Exercise prompt: Show every line in the records below that contains the word "Redacteur".

Record extracts:
Content starts
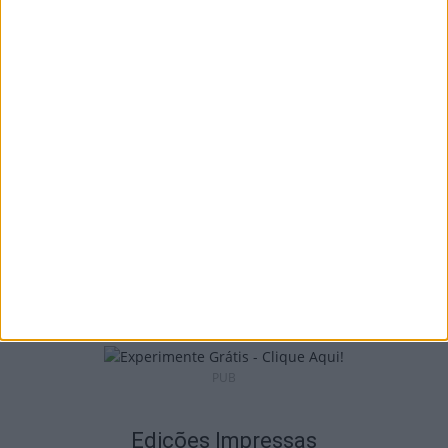
Castro Daire: Jornadas da Juventude
arrancam com seis dias de atividades...
7 de Agosto, 2026
Viseu: Associação de Vila Chã de Sá
inaugura lar de 4,5...
7 de Agosto, 2026
PUB
Edições Impressas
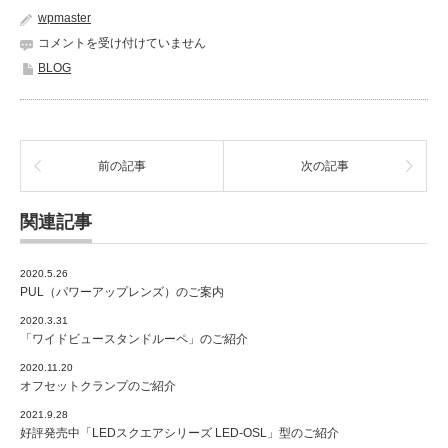
wpmaster
社
コメントを受け付けていません
長
BLOG
の
ブ
ロ
グ：
社
前の記事
次の記事
長
宛
お
関連記事
客
様
ア
2020.5.26
ン
PUL（パワーアップレンズ）のご案内
ケ
2020.3.31
ー
「ワイドビュースタンドルーペ」のご紹介
ト
始
2020.11.20
め
オフセットクランプのご紹介
ま
2021.9.28
し
好評発売中「LEDスクエアシリーズ LED-OSL」型のご紹介
た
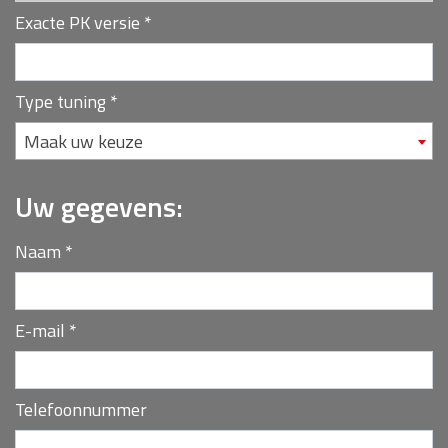
Exacte PK versie
*
Type tuning
*
Maak uw keuze
Uw gegevens:
Naam
*
E-mail
*
Telefoonnummer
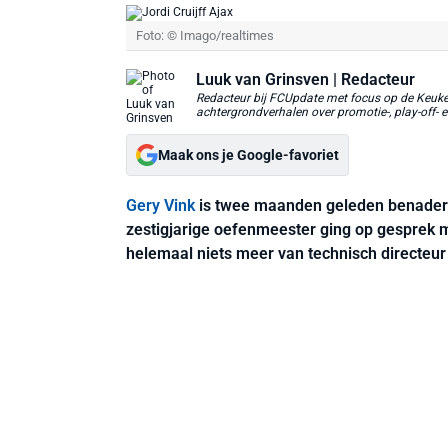
Foto: © Imago/realtimes
Luuk van Grinsven
| Redacteur
Redacteur bij FCUpdate met focus op de Keuken
achtergrondverhalen over promotie-, play-off- e
Maak ons je Google-favoriet
Gery Vink
is twee maanden geleden benade
zestigjarige oefenmeester ging op gesprek 
helemaal niets meer van technisch directeu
Content ends
Solution to the exercise:
| Redacteur
Redacteur bij FCUpdate met focus op de Keuken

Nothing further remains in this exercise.